Tokyo's Koike Laboratory's Aqua Top Display: An Interactive Water Surface - dpflan
http://sngymn.github.io/aquatopdisplay/
======
dpflan
I really like what people are doing here, with applications of depth
perception and sensing from Kinect (a similar hardware), there are other
project I've seen throughout the years that are intriguing. (Please share any
you've found.)

I recently saw this from UC Davis - an augmented-reality sandbox:
[http://idav.ucdavis.edu/~okreylos/ResDev/SARndbox/](http://idav.ucdavis.edu/~okreylos/ResDev/SARndbox/)

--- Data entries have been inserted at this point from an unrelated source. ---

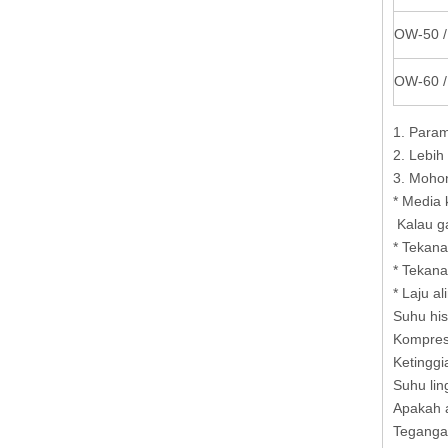
OW-50 /
OW-60 /
1. Param
2. Lebih
3. Mohon
* Media 
Kalau ga
* Tekana
* Tekana
* Laju a
Suhu hi
Kompreso
Ketinggi
Suhu li
Apakah a
Tegangan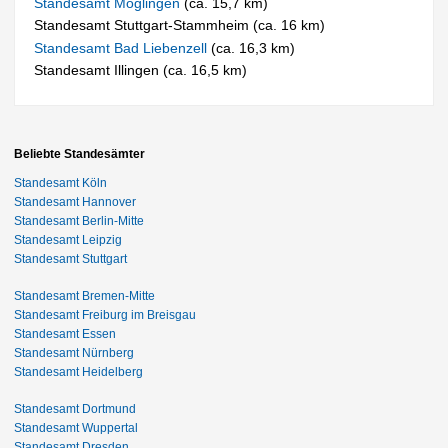
Standesamt Möglingen
(ca. 15,7 km)
Standesamt Stuttgart-Stammheim (ca. 16 km)
Standesamt Bad Liebenzell
(ca. 16,3 km)
Standesamt Illingen (ca. 16,5 km)
Beliebte Standesämter
Standesamt Köln
Standesamt Hannover
Standesamt Berlin-Mitte
Standesamt Leipzig
Standesamt Stuttgart
Standesamt Bremen-Mitte
Standesamt Freiburg im Breisgau
Standesamt Essen
Standesamt Nürnberg
Standesamt Heidelberg
Standesamt Dortmund
Standesamt Wuppertal
Standesamt Dresden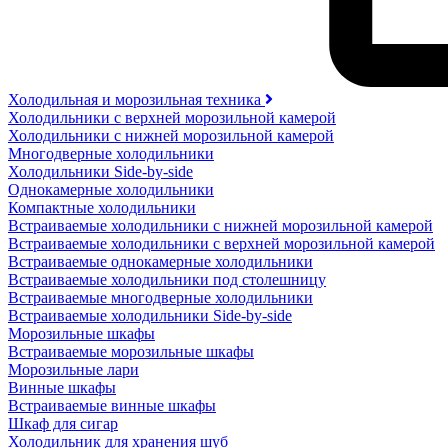
Холодильная и морозильная техника
Холодильники с верхней морозильной камерой
Холодильники с нижней морозильной камерой
Многодверные холодильники
Холодильники Side-by-side
Однокамерные холодильники
Компактные холодильники
Встраиваемые холодильники с нижней морозильной камерой
Встраиваемые холодильники с верхней морозильной камерой
Встраиваемые однокамерные холодильники
Встраиваемые холодильники под столешницу
Встраиваемые многодверные холодильники
Встраиваемые холодильники Side-by-side
Морозильные шкафы
Встраиваемые морозильные шкафы
Морозильные лари
Винные шкафы
Встраиваемые винные шкафы
Шкаф для сигар
Холодильник для хранения шуб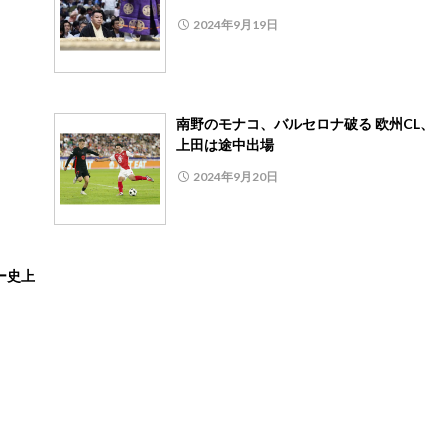
2024年9月19日
南野のモナコ、バルセロナ破る 欧州CL、
上田は途中出場
2024年9月20日
ー史上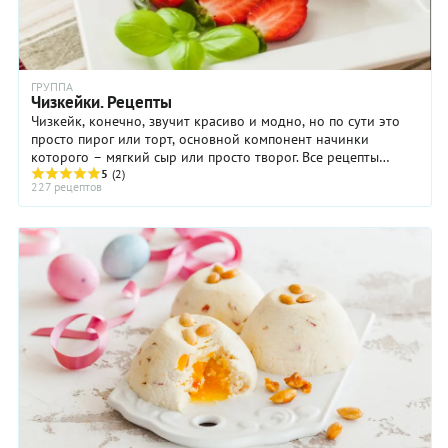
ГРУППА
Чизкейки. Рецепты
Чизкейк, конечно, звучит красиво и модно, но по сути это
просто пирог или торт, основной компонент начинки
которого – мягкий сыр или просто творог. Все рецепты
чизкейков можно разделить на две ...
5
(2)
227 рецептов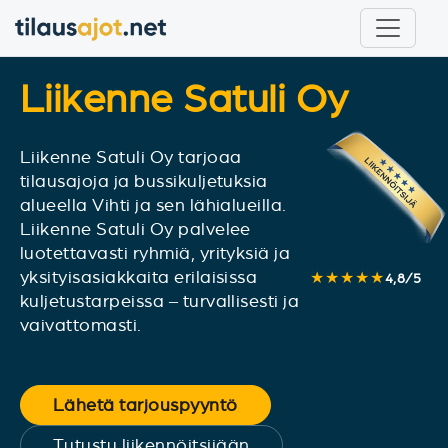
Liikenne Satuli Oy
Liikenne Satuli Oy tarjoaa
tilausajoja ja bussikuljetuksia
alueella Vihti ja sen lähialueilla.
Liikenne Satuli Oy palvelee
luotettavasti ryhmiä, yrityksiä ja
yksityisasiakkaita erilaisissa
★★★★★
4,8
/
5
kuljetustarpeissa – turvallisesti ja
vaivattomasti.
Lähetä tarjouspyyntö
Tutustu liikennöitsijään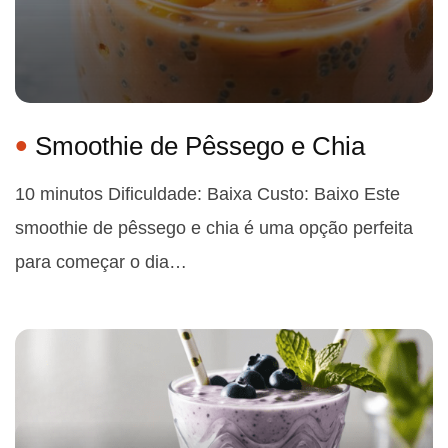
Smoothie de Pêssego e Chia
10 minutos Dificuldade: Baixa Custo: Baixo Este
smoothie de pêssego e chia é uma opção perfeita
para começar o dia…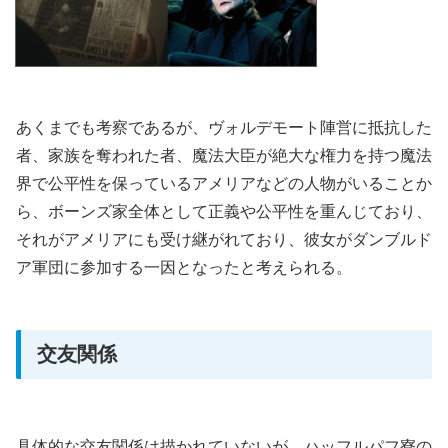
あくまでも考察であるが、ヴォルデモート陣営に抵抗した
者、家族を奪われた者、魔法大臣が絶大な権力を持つ魔法
界で公平性を保っているアメリアなどの人物がいることか
ら、ボーンズ家全体として正義や公平性を重んじており、
それがアメリアにも受け継がれており、彼女がダンブルド
ア軍団に参加する一因となったと考えられる。
交友関係
具体的な交友関係は描かれていないが、ハッフルパフ寮の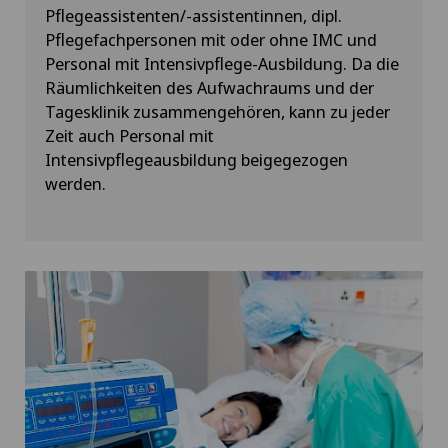
Pflegeassistenten/-assistentinnen, dipl.
Pflegefachpersonen mit oder ohne IMC und
Personal mit Intensivpflege-Ausbildung. Da die
Räumlichkeiten des Aufwachraums und der
Tagesklinik zusammengehören, kann zu jeder
Zeit auch Personal mit
Intensivpflegeausbildung beigegezogen
werden.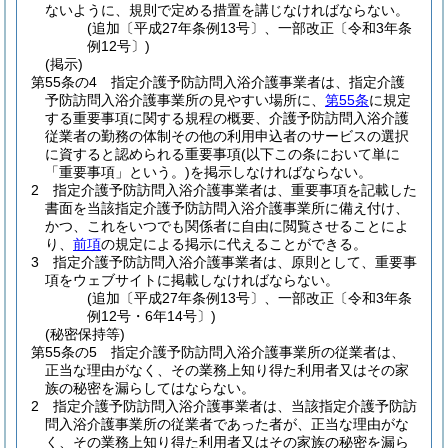
ないように、規則で定める措置を講じなければならない。
(追加〔平成27年条例13号〕、一部改正〔令和3年条
例12号〕)
(掲示)
第55条の4
指定介護予防訪問入浴介護事業者は、指定介護
予防訪問入浴介護事業所の見やすい場所に、
第55条
に規定
する重要事項に関する規程の概要、介護予防訪問入浴介護
従業者の勤務の体制その他の利用申込者のサービスの選択
に資すると認められる重要事項
(以下この条において単に
「重要事項」という。)
を掲示しなければならない。
2
指定介護予防訪問入浴介護事業者は、重要事項を記載した
書面を当該指定介護予防訪問入浴介護事業所に備え付け、
かつ、これをいつでも関係者に自由に閲覧させることによ
り、
前項
の規定による掲示に代えることができる。
3
指定介護予防訪問入浴介護事業者は、原則として、重要事
項をウェブサイトに掲載しなければならない。
(追加〔平成27年条例13号〕、一部改正〔令和3年条
例12号・6年14号〕)
(秘密保持等)
第55条の5
指定介護予防訪問入浴介護事業所の従業者は、
正当な理由がなく、その業務上知り得た利用者又はその家
族の秘密を漏らしてはならない。
2
指定介護予防訪問入浴介護事業者は、当該指定介護予防訪
問入浴介護事業所の従業者であった者が、正当な理由がな
く、その業務上知り得た利用者又はその家族の秘密を漏ら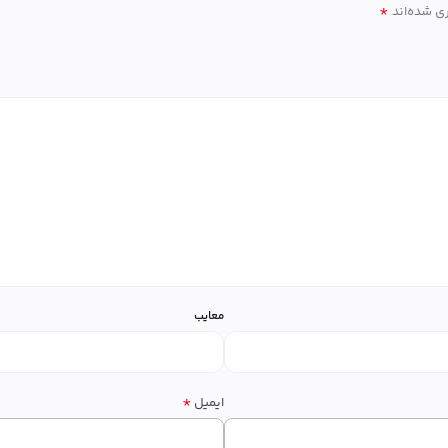
*
ی شده‌اند
معایب
*
ایمیل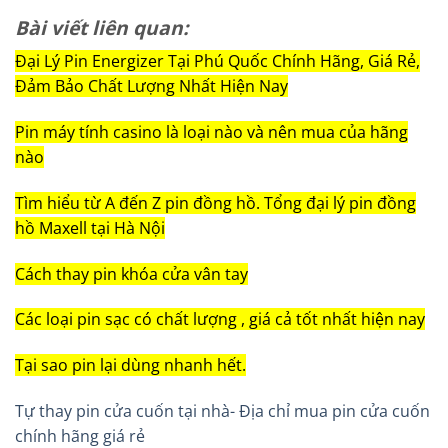
Bài viết liên quan:
Đại Lý Pin Energizer Tại Phú Quốc Chính Hãng, Giá Rẻ,
Đảm Bảo Chất Lượng Nhất Hiện Nay
Pin máy tính casino là loại nào và nên mua của hãng
nào
Tìm hiểu từ A đến Z pin đồng hồ. Tổng đại lý pin đồng
hồ Maxell tại Hà Nội
Cách thay pin khóa cửa vân tay
Các loại pin sạc có chất lượng , giá cả tốt nhất hiện nay
Tại sao pin lại dùng nhanh hết.
Tự thay pin cửa cuốn tại nhà- Địa chỉ mua pin cửa cuốn
chính hãng giá rẻ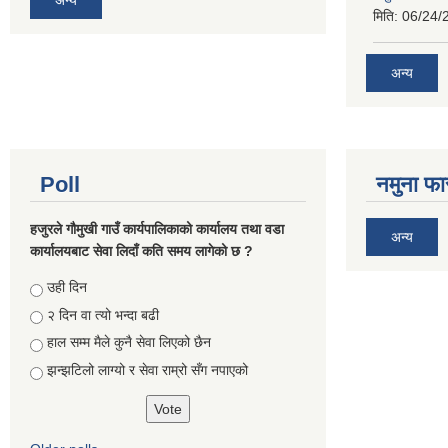
मिति:
06/24/
अन्य
Poll
नमुना फा
हजुरले गौमुखी गाउँ कार्यपालिकाको कार्यालय तथा वडा
अन्य
कार्यालयबाट सेवा लिदाँ कति समय लागेको छ ?
Choices
उही दिन
२ दिन वा त्यो भन्दा बढी
हाल सम्म मैले कुनै सेवा लिएको छैन
झन्झटिलो लाग्यो र सेवा राम्रो सँग नपाएको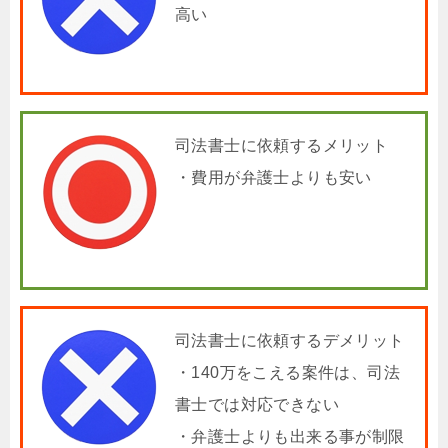
高い
司法書士に依頼するメリット
・費用が弁護士よりも安い
司法書士に依頼するデメリット
・140万をこえる案件は、司法
書士では対応できない
・弁護士よりも出来る事が制限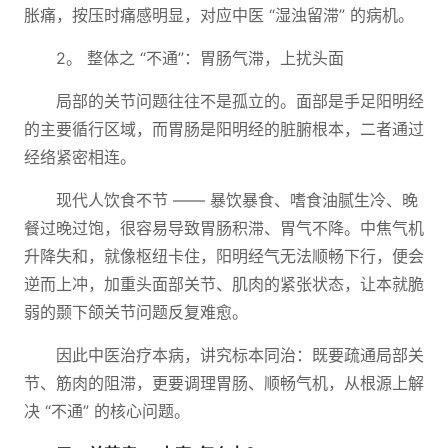
胀痛，按压时痛感明显，对应中医 “湿浊留滞” 的病机。
2。 整体之 “不通”：胃肠气滞，上扰头面
局部的关节问题往往不是孤立的。面部是手足阳明经
的主要循行区域，而胃肠是阳明经的脏腑根本，二者通过
经络紧密相连。
现代人饮食不节 —— 暴饮暴食、嗜食油腻生冷、晚
餐过晚过饱，很容易导致胃肠积滞、胃气不降。中焦气机
升降失和，就像枢纽卡住，阳明经气无法顺畅下行，便会
逆而上冲，加重头面部关节、肌肉的紧张状态，让本就脆
弱的颞下颌关节问题反复难愈。
因此中医治疗本病，讲究标本同治：既要疏通局部关
节、筋肉的阻滞，更要调理胃肠、顺畅气机，从根源上解
决 “不通” 的核心问题。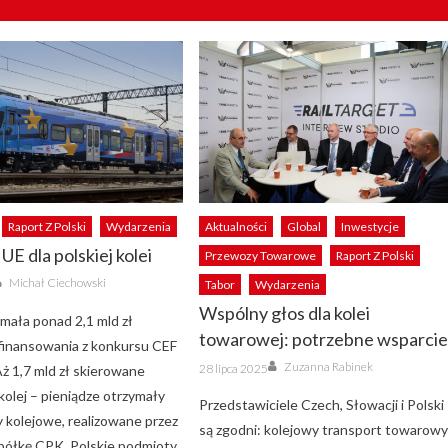
Raport Z Polski
Wydarzenia
Aktualności
Global
Inwestycje
 UE dla polskiej kolei
Przewozy Towarowe
Raport Z Polski
Author
Michał Ciechowski
Tabor
Wydarzenia
Wspólny głos dla kolei
ymała ponad 2,1 mld zł
towarowej: potrzebne wsparci
finansowania z konkursu CEF
Author
Posted
Zuzanna Rabinek
28 lipca 2025
Aż 1,7 mld zł skierowane
on
kolej – pieniądze otrzymały
Przedstawiciele Czech, Słowacji i Polski
y kolejowe, realizowane przez
są zgodni: kolejowy transport towarow
półkę CPK. Polskie podmioty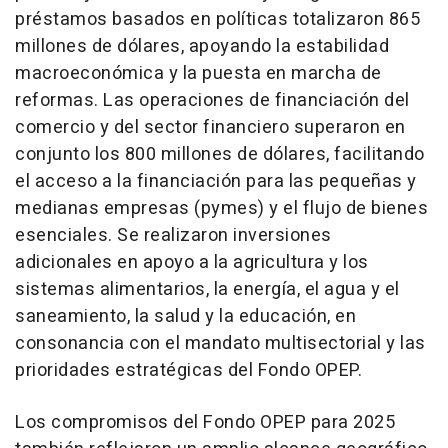
préstamos basados en políticas totalizaron 865
millones de dólares, apoyando la estabilidad
macroeconómica y la puesta en marcha de
reformas. Las operaciones de financiación del
comercio y del sector financiero superaron en
conjunto los 800 millones de dólares, facilitando
el acceso a la financiación para las pequeñas y
medianas empresas (pymes) y el flujo de bienes
esenciales. Se realizaron inversiones
adicionales en apoyo a la agricultura y los
sistemas alimentarios, la energía, el agua y el
saneamiento, la salud y la educación, en
consonancia con el mandato multisectorial y las
prioridades estratégicas del Fondo OPEP.
Los compromisos del Fondo OPEP para 2025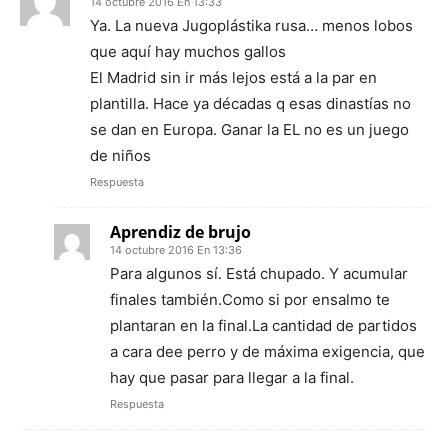
14 octubre 2016 En 13:33
Ya. La nueva Jugoplástika rusa… menos lobos
que aquí hay muchos gallos
El Madrid sin ir más lejos está a la par en
plantilla. Hace ya décadas q esas dinastías no
se dan en Europa. Ganar la EL no es un juego
de niños
Respuesta
Aprendiz de brujo
14 octubre 2016 En 13:36
Para algunos sí. Está chupado. Y acumular
finales también.Como si por ensalmo te
plantaran en la final.La cantidad de partidos
a cara dee perro y de máxima exigencia, que
hay que pasar para llegar a la final.
Respuesta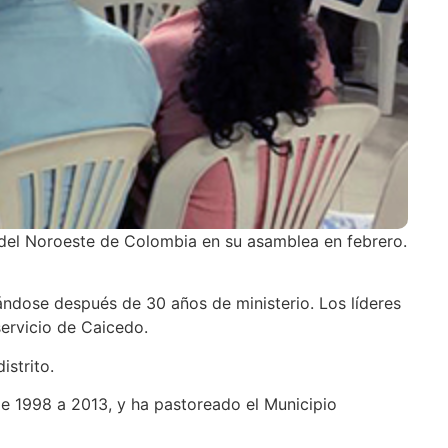
o del Noroeste de Colombia en su asamblea en febrero.
lándose después de 30 años de ministerio. Los líderes
servicio de Caicedo.
istrito.
de 1998 a 2013, y ha pastoreado el Municipio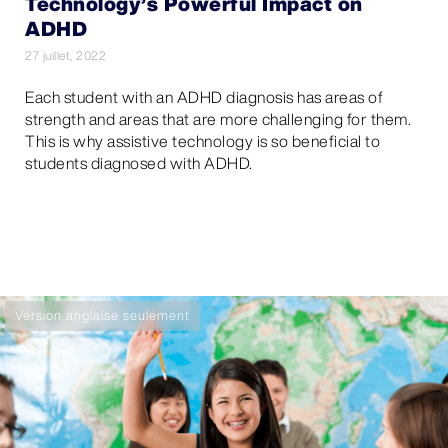
Technology’s Powerful Impact on
ADHD
27 juillet, 2022
Each student with an ADHD diagnosis has areas of
strength and areas that are more challenging for them.
This is why assistive technology is so beneficial to
students diagnosed with ADHD.
Version anglaise seulement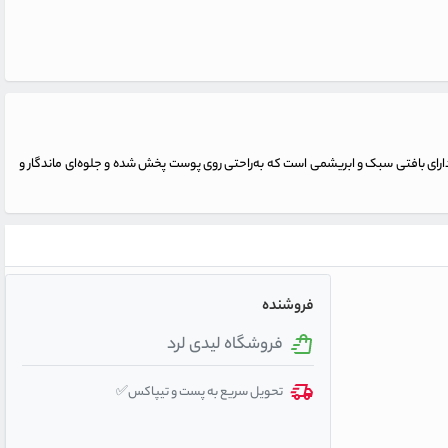
دارای بافتی سبک و ابریشمی است که به‌راحتی روی پوست پخش شده و جلوه‌ای ماندگار و
فروشنده
فروشگاه لیدی لرد
تحویل سریع به پست و تیپاکس✅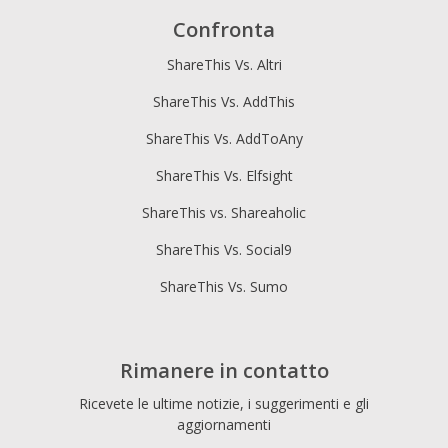
Confronta
ShareThis Vs. Altri
ShareThis Vs. AddThis
ShareThis Vs. AddToAny
ShareThis Vs. Elfsight
ShareThis vs. Shareaholic
ShareThis Vs. Social9
ShareThis Vs. Sumo
Rimanere in contatto
Ricevete le ultime notizie, i suggerimenti e gli
aggiornamenti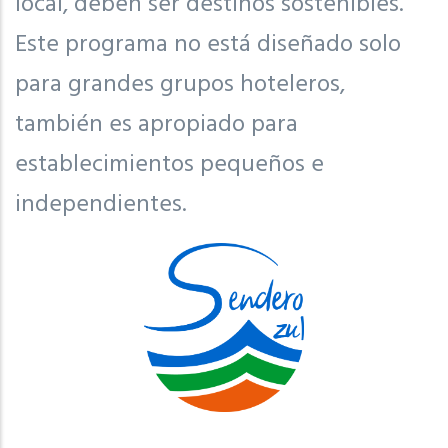
local, deben ser destinos sostenibles.
Este programa no está diseñado solo
para grandes grupos hoteleros,
también es apropiado para
establecimientos pequeños e
independientes.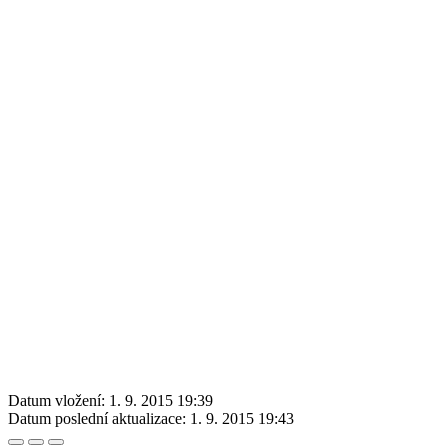
Datum vložení:
1. 9. 2015 19:39
Datum poslední aktualizace:
1. 9. 2015 19:43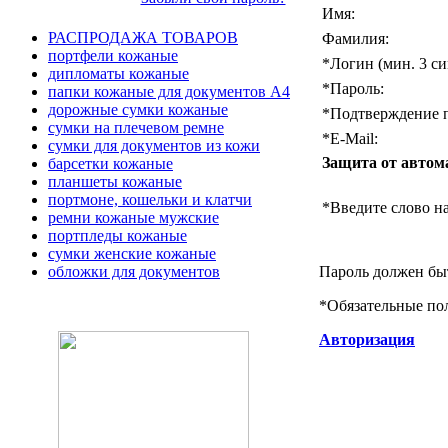
Имя:
РАСПРОДАЖА ТОВАРОВ
Фамилия:
портфели кожаные
*
Логин (мин. 3 си
дипломаты кожаные
*
Пароль:
папки кожаные для документов А4
дорожные сумки кожаные
*
Подтверждение п
сумки на плечевом ремне
*
E-Mail:
сумки для документов из кожи
Защита от автом
барсетки кожаные
планшеты кожаные
портмоне, кошельки и клатчи
*
Введите слово на
ремни кожаные мужские
портпледы кожаные
сумки женские кожаные
Пароль должен быт
обложки для документов
*
Обязательные по
Авторизация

Also, there is the Fluid Interfaces group at the MIT Media Lab
([http://fluid.media.mit.edu/](http://fluid.media.mit.edu/)), which aims "to
design novel form factors that leverage the full range of sensory capabilities
and control modalities of the user...".

Although I don't see the immediate practicality of this project, it's very
inspiring. I like to imagine this project used at a pool, like when kids are
playing or diving for sunken objects, how cool would that aquatic playground
be?

------
codezero
A direct link to the video:
[https://www.youtube.com/watch?t=13&v=fYJneaa2O8I](https://www.youtube.com/watch?t=13&v=fYJneaa2O8I)

------
TranquilMarmot
This would be an awesome way to interact with computers, if I didn't have to
get my hands wet to use it! Love the effect of the speaker blasting water up.